Assigned task A: Present the lines of the rows as a Markdown table with the columns No. and Line, covering everything from the line containing "Q: Is it sunny or partly cloudy?" down to the line containing "A: No, there are no glasses or candles.". Skip blank lines, and number each line in order.

Perhaps because he still doesn’t believe Katie, Micah continues to taunt the demon, calling it “worthless” and daring it to show itself. This shitty attitude, in addition to the cameras, makes the demon bolder than it ever was before. It seems appropriate, then, that the film ends with an apparently possessed Katie waking up in the middle of the night and walking downstairs, beyond the view of the camera stationed in the couple’s bedroom. She screams bloody murder and then commits bloody murder when Micah races downstairs to rescue her. (How he plans to do this, given his lack of any demon removal system, is perhaps only known to Micah.) Finally, Katie trudges back up the stairs and tosses Micah’s corpse directly at the camera. We’re given only a close-up of possessed Katie’s contorted face before the screen goes black — blacker, really, since this scene takes place at night — and the non-credits roll. (There’s nothing at the end of the movie aside from copyright info and a note that the events are, despite appearances, fictional.)

Provided data:
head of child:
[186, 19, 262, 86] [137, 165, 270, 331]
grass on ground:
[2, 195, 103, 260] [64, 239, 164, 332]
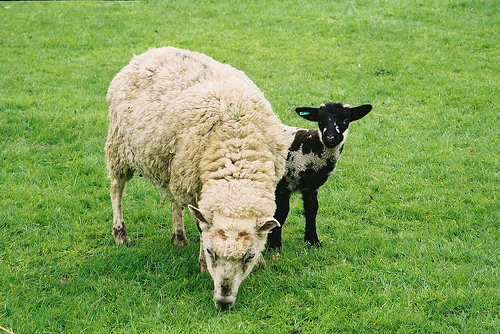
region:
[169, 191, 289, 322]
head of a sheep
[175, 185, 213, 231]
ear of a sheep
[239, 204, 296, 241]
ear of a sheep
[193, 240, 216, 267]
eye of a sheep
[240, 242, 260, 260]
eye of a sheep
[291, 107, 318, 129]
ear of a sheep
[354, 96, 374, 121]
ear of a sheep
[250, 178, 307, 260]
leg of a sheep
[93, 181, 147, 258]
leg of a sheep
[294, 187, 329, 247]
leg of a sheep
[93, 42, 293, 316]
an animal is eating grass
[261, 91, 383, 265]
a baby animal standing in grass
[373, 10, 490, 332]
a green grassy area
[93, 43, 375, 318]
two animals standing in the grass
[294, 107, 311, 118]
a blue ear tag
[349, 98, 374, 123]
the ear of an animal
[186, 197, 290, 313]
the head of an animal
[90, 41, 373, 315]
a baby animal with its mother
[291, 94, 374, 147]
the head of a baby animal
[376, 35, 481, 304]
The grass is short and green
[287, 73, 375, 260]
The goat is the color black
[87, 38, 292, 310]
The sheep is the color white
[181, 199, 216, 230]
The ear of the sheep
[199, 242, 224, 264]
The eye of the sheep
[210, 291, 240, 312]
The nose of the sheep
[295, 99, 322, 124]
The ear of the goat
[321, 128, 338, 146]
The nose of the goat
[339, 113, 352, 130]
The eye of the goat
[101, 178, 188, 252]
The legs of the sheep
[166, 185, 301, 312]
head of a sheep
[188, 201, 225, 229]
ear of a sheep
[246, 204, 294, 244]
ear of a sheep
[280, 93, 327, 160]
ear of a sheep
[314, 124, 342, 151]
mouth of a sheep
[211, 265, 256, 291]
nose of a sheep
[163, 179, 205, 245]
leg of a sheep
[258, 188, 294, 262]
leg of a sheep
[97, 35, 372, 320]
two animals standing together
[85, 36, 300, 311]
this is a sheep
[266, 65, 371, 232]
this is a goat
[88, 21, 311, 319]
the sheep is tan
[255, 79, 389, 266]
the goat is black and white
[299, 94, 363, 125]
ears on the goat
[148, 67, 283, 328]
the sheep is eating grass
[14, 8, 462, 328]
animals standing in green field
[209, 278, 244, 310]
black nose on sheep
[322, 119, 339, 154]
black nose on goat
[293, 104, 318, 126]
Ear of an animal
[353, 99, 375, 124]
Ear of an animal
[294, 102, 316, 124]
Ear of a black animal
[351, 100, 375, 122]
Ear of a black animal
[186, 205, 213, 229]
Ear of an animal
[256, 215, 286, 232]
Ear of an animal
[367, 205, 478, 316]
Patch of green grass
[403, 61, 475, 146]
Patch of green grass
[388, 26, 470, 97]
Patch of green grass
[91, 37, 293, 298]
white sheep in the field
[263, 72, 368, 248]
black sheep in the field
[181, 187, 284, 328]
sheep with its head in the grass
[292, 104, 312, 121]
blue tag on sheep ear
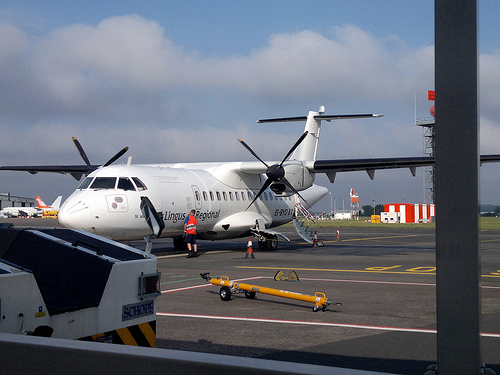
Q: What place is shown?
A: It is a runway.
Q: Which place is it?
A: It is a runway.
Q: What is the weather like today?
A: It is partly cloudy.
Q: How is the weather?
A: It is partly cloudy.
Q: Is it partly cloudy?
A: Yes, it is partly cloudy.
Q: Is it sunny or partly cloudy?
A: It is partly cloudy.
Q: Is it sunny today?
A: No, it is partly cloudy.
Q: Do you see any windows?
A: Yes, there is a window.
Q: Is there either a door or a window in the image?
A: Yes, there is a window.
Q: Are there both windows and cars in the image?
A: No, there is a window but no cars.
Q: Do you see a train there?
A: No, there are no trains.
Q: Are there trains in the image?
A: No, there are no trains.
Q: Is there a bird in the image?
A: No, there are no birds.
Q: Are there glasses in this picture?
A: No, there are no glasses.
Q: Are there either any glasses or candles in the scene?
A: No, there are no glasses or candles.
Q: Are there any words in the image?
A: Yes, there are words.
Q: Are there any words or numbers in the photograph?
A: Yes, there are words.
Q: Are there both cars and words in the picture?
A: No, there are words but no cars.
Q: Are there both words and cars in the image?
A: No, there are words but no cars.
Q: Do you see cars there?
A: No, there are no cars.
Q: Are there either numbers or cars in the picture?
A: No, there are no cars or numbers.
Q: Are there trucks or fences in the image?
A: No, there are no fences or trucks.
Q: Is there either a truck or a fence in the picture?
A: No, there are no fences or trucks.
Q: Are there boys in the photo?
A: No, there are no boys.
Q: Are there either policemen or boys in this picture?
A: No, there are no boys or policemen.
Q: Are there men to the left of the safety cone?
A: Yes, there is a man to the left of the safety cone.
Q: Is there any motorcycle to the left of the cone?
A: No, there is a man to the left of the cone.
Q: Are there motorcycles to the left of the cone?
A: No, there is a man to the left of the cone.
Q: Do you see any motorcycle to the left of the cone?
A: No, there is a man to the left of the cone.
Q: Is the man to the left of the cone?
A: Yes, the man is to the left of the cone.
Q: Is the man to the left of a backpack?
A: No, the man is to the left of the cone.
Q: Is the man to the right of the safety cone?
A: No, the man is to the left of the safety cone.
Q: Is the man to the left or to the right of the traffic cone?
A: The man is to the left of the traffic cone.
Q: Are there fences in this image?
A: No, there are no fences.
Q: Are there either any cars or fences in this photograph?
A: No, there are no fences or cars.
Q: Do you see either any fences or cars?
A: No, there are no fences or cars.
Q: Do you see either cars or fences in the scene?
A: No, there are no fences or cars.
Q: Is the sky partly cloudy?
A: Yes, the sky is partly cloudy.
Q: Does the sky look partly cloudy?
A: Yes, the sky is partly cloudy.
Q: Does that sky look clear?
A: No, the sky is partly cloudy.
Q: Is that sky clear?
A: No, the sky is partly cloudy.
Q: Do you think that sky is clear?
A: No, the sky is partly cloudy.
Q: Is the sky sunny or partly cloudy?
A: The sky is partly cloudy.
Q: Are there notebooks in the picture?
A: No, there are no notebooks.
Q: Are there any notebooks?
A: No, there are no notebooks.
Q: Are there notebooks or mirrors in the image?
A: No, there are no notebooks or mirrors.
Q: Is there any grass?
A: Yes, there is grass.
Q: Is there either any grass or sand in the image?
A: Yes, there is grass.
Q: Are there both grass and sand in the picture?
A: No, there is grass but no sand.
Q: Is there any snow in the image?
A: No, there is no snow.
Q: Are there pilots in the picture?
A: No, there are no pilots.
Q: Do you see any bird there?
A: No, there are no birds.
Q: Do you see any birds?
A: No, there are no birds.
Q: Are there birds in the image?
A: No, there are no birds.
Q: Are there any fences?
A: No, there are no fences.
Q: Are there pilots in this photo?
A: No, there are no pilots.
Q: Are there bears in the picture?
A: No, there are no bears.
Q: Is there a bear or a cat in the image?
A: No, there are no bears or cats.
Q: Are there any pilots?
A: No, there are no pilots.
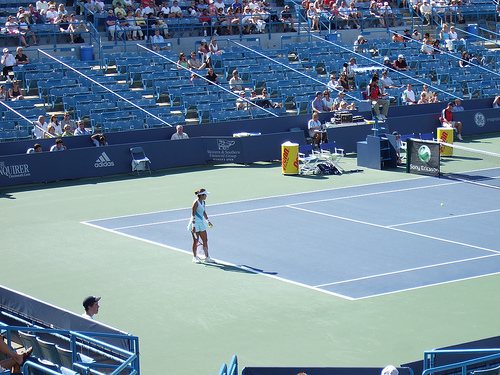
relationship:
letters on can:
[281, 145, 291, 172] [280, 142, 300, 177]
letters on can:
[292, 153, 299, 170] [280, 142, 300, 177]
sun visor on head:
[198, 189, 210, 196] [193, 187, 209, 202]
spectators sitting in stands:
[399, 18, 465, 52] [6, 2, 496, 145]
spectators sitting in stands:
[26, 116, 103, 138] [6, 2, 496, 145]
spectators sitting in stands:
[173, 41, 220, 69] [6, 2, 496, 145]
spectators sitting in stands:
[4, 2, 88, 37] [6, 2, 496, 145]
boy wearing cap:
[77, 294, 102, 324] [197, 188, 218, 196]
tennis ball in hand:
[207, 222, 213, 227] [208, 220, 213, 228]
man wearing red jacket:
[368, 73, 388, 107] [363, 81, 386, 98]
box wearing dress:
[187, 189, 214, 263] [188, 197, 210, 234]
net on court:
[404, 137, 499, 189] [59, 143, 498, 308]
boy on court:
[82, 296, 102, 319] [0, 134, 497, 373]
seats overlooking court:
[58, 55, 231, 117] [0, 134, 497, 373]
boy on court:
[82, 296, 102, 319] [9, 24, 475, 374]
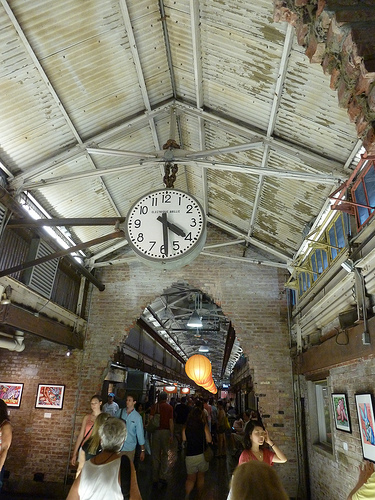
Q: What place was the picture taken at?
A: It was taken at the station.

Assigned task B: Copy out the whole movie summary word for word.

Exercise result A:
| No. | Line |
|---|---|
| 1 | Q: Is it sunny or partly cloudy? |
| 2 | A: It is partly cloudy. |
| 3 | Q: Is it sunny today? |
| 4 | A: No, it is partly cloudy. |
| 5 | Q: Do you see any windows? |
| 6 | A: Yes, there is a window. |
| 7 | Q: Is there either a door or a window in the image? |
| 8 | A: Yes, there is a window. |
| 9 | Q: Are there both windows and cars in the image? |
| 10 | A: No, there is a window but no cars. |
| 11 | Q: Do you see a train there? |
| 12 | A: No, there are no trains. |
| 13 | Q: Are there trains in the image? |
| 14 | A: No, there are no trains. |
| 15 | Q: Is there a bird in the image? |
| 16 | A: No, there are no birds. |
| 17 | Q: Are there glasses in this picture? |
| 18 | A: No, there are no glasses. |
| 19 | Q: Are there either any glasses or candles in the scene? |
| 20 | A: No, there are no glasses or candles. |

Exercise result B:
Perhaps because he still doesn’t believe Katie, Micah continues to taunt the demon, calling it “worthless” and daring it to show itself. This shitty attitude, in addition to the cameras, makes the demon bolder than it ever was before. It seems appropriate, then, that the film ends with an apparently possessed Katie waking up in the middle of the night and walking downstairs, beyond the view of the camera stationed in the couple’s bedroom. She screams bloody murder and then commits bloody murder when Micah races downstairs to rescue her. (How he plans to do this, given his lack of any demon removal system, is perhaps only known to Micah.) Finally, Katie trudges back up the stairs and tosses Micah’s corpse directly at the camera. We’re given only a close-up of possessed Katie’s contorted face before the screen goes black — blacker, really, since this scene takes place at night — and the non-credits roll. (There’s nothing at the end of the movie aside from copyright info and a note that the events are, despite appearances, fictional.)